Developmental and Communication Assessments

Pediatric audiologists are involved in developmental screening and functional auditory assessment in their patients. Examples of screening tools can be found in ASHA's Directory of Screening and Assessment Tools. Children with hearing loss should receive a complete developmental assessment and be evaluated across various domains including cognition, social, motor, self-help/adaptive.

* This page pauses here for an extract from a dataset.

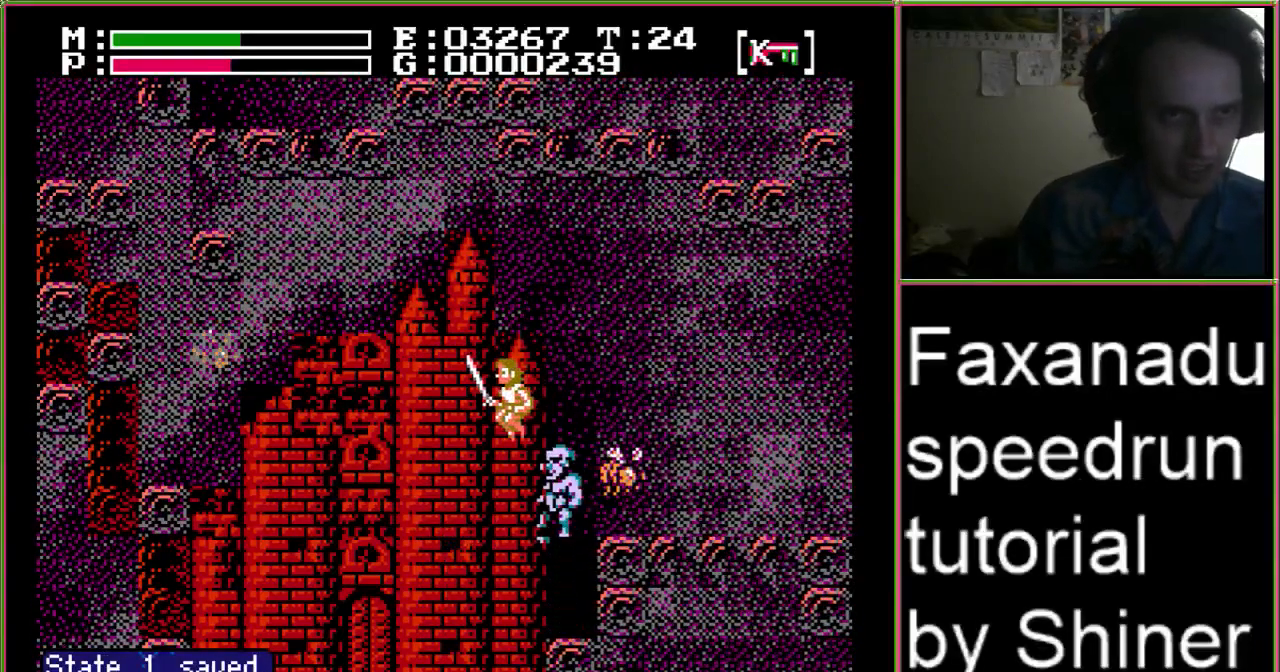
{"dt_ms": 500, "buttons": ["DPAD_UP", "DPAD_LEFT"], "events": [[500, "DPAD_UP", "down"]]}
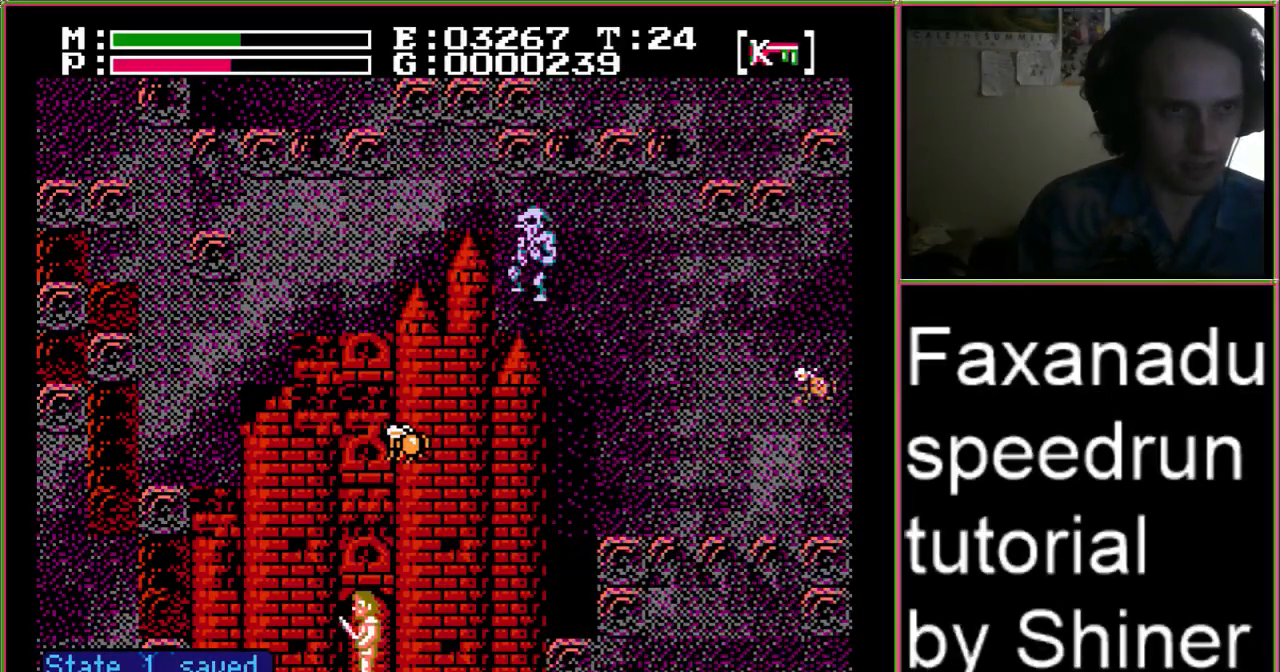
{"dt_ms": 500, "buttons": ["DPAD_LEFT"], "events": [[200, "DPAD_UP", "up"]]}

The following areas that are typically monitored include:

• developmental screening;
• prelinguistic communication;
• receptive and expressive language status;
• auditory skill development;
• functional auditory performance; and
• social skills.

Documentation and Follow-Up of Assessment

Documentation for the audiologic assessment of children from birth to 5 years of age typically contains:

• pertinent background information;
• associated conditions (e.g. medical diagnosis, disability, home programs);
• assessment procedures used;
• interpretation of test results;
• type and severity of the hearing loss, and
• specific recommendations for follow-up

Follow-up: Newly Confirmed Hearing Loss

The following should be completed by 3 months of age for infants with confirmed hearing loss:

Review of the results and implications of the audiologic testing and recommendations for intervention with the parents/caregivers, including:

• information regarding the need for medical evaluation and diagnosis;
• amplification options;
• information regarding the importance of early intervention;
• information regarding communication options for young children with permanent hearing loss;
• information regarding the availability and importance of parent-to-parent support, and'
• information and referral for funding assistance if necessary.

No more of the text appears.